Scientists construct high-quality graph-based soybean genome
Soybean oil is one of the world's most important vegetable oils and soybeans are a key protein feed crop. Cultivated soybeans were domesticated from wild relatives in China approximately 5,000 years ago. At present, over 60,000 accessions adapted to different ecoregions have been developed. Extensive genetic diversity among soybean germplasms has shown the need for construction of a complete pan-genome from diverse soybean accessions.
Recently, the research group led by Prof. Tian Zhixi from the Institute of Genetics and Developmental Biology (IGDB) of the Chinese Academy of Sciences (CAS), in cooperation with Profs. Liang Chengzhi and Zhu Baoge's team, Prof. Han Bin's team from the Center for Excellence in Molecular Plant Sciences of CAS, Prof. Huang Xuehui's team from Shanghai Normal University, and the Berry Genomics Corporation, individually de novo assembled 26 soybean genomes and constructed a high quality graph-based soybean pan-genome.
Based on a phylogenetic analysis of 2,898 soybean accessions, they selected 26 accessions and performed de novo genome assembly for each accession. The contig N50 sizes of the 26 whole-genome assemblies ranged from 18.8 to 26.8 Mb pairs with a mean of 22.6 Mb, and scaffold N50 sizes ranged from 50.3 to 52.3 Mb with a mean of 51.2 Mb.
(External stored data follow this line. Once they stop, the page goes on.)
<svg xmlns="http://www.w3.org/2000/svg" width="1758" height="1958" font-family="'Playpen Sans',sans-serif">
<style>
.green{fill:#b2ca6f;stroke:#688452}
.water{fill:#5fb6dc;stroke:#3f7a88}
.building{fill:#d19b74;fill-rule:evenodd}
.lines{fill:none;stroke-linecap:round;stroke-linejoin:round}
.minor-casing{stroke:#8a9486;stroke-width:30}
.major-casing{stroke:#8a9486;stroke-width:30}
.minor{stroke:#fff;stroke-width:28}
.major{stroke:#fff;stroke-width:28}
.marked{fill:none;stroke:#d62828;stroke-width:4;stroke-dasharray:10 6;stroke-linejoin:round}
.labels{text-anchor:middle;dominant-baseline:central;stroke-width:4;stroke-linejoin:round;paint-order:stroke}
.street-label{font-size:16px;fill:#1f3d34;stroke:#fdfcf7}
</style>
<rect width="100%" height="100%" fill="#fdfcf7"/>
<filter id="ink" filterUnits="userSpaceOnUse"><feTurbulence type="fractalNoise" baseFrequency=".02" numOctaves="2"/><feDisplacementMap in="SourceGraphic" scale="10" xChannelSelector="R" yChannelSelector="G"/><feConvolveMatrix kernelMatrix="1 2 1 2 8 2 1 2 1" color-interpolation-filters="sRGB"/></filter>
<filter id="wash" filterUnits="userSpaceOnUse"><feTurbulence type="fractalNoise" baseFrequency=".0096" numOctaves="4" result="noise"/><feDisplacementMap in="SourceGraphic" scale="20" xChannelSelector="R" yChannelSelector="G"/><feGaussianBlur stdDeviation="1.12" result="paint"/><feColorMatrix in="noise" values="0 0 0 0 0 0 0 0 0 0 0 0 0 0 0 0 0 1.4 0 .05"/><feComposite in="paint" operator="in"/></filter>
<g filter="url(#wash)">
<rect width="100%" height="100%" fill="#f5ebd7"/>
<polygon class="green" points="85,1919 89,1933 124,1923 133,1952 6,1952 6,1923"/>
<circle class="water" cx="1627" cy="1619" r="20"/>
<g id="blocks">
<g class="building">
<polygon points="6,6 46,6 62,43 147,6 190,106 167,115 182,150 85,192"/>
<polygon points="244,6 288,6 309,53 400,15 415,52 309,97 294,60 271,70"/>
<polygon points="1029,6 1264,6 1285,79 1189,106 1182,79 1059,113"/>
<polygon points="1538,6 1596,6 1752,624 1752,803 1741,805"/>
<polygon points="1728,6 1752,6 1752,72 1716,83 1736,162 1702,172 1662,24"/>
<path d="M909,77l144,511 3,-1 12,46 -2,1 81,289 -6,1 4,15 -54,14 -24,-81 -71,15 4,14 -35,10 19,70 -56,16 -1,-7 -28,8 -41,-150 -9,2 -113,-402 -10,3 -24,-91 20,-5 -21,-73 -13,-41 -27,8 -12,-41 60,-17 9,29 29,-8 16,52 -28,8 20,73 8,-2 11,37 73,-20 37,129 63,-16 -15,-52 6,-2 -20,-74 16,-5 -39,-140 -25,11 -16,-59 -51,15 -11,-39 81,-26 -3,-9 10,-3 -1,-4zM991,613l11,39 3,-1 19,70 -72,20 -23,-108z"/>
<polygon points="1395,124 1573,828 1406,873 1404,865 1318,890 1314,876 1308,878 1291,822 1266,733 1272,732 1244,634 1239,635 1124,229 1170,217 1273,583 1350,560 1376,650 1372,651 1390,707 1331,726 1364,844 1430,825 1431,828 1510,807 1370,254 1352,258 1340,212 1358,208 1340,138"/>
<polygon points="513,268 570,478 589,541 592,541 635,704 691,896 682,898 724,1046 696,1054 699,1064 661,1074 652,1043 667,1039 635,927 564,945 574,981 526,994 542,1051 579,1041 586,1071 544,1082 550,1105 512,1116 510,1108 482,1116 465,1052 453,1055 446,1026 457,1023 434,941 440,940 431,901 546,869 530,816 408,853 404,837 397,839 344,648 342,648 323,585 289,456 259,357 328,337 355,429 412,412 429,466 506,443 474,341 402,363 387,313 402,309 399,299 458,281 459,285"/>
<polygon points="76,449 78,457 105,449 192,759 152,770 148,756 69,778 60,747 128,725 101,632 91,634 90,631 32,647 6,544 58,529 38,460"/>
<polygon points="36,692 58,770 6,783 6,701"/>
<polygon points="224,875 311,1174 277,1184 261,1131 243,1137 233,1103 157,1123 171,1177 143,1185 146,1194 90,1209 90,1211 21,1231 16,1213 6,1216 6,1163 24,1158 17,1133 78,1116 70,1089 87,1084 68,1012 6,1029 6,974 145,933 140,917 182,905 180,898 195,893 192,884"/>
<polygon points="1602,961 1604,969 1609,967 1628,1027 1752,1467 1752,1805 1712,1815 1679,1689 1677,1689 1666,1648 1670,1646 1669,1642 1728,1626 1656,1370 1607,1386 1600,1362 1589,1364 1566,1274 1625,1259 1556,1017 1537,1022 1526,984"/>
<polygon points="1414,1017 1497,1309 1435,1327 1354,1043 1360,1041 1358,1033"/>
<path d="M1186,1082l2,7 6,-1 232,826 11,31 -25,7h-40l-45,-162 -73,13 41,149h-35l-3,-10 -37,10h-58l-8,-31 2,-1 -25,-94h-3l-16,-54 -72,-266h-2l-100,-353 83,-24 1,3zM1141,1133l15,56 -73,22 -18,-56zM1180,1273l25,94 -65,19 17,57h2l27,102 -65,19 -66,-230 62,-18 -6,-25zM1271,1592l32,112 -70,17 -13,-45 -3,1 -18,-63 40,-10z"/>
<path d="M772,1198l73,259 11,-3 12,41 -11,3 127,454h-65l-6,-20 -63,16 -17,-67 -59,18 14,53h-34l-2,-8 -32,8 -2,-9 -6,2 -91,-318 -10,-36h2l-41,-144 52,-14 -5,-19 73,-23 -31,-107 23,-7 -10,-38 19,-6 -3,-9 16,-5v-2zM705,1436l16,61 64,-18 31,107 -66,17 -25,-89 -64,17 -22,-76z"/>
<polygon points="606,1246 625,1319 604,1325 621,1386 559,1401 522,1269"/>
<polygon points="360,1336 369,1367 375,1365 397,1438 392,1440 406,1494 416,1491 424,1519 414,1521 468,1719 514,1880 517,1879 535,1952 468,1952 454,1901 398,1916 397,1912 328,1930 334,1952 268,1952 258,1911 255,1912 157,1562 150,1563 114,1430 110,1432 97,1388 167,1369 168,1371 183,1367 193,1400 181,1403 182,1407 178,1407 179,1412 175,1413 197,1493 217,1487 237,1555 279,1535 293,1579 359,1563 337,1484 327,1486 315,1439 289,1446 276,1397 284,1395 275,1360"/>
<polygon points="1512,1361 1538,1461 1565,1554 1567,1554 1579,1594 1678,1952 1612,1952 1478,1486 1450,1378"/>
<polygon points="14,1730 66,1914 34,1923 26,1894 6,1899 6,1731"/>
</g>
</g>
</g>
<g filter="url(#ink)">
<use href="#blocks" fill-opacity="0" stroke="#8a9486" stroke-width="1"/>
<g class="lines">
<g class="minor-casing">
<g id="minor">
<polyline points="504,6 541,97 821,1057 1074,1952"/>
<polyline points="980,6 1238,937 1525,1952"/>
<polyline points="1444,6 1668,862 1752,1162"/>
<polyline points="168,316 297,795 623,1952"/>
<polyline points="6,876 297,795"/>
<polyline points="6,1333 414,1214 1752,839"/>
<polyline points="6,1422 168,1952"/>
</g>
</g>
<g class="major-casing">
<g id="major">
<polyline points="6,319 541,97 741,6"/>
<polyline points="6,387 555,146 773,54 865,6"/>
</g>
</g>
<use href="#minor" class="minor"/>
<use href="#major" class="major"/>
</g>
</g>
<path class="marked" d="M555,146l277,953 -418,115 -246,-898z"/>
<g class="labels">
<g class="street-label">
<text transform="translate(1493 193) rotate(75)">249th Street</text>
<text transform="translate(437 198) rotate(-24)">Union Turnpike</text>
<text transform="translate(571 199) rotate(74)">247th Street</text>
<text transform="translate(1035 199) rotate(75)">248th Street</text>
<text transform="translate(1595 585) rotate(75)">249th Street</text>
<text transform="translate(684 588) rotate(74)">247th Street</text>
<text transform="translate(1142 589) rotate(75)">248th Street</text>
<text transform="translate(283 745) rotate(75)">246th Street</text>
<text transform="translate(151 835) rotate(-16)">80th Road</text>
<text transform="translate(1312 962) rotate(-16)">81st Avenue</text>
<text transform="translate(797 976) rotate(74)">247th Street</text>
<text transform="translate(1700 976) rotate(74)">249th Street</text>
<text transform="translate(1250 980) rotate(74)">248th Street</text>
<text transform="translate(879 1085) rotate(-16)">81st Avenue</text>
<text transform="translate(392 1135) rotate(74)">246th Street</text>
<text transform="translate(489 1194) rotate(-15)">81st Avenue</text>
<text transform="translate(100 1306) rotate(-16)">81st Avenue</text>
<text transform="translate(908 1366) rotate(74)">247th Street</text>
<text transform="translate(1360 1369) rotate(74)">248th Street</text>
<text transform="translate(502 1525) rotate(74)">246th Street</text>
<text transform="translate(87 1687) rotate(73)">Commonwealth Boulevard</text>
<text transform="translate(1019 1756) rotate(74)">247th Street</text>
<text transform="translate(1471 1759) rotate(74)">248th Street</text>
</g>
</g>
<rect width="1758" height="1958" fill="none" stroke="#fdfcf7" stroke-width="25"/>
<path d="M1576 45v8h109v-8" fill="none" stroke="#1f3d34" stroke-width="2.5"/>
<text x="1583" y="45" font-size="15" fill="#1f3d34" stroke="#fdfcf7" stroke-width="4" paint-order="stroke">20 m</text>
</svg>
Through a comparative genome analysis of the 26 genomes plus three previously reported genomes, the scientists identified a total of 14,604,953 SNPs and 12,716,823 small insertions and deletions, 723,862 present and absent variations, 27,531 copy number variations, 21,886 translocation events, and 3,120 inversion events.
Subsequently, by integrating these structural variations, a graph-based genome was built using the ZH13 genome as a standard linear reference genome.
Further investigations illuminated that these structural variations play important roles in driving genome evolution, gene structure variation and gene functional divergence, which in turn contribute to agronomic trait variations in the soybean population.
Having a reference genome opens the door to functional genomics and molecular design breeding for a species. However, an increasing number of reports has suggested that one or a few reference genomes cannot represent the full range of genetic diversity of a species. Therefore, pan-genome construction is becoming increasingly necessary.
In addition, conventional linear references are limited since they are unable to show the genotypes of different alleles from each locus. How to integrate the genotypes from different alleles into a new form of genome is a challenge.
This is the first reported graph-based genome in a plant. This graph-based genome can be used to reanalyze previously resequenced data, which will generate more comprehensive information than ever and rejuvenate those data. In turn, this will greatly facilitate functional study and breeding. An anonymous reviewer said this work is "a landmark paper for genomics."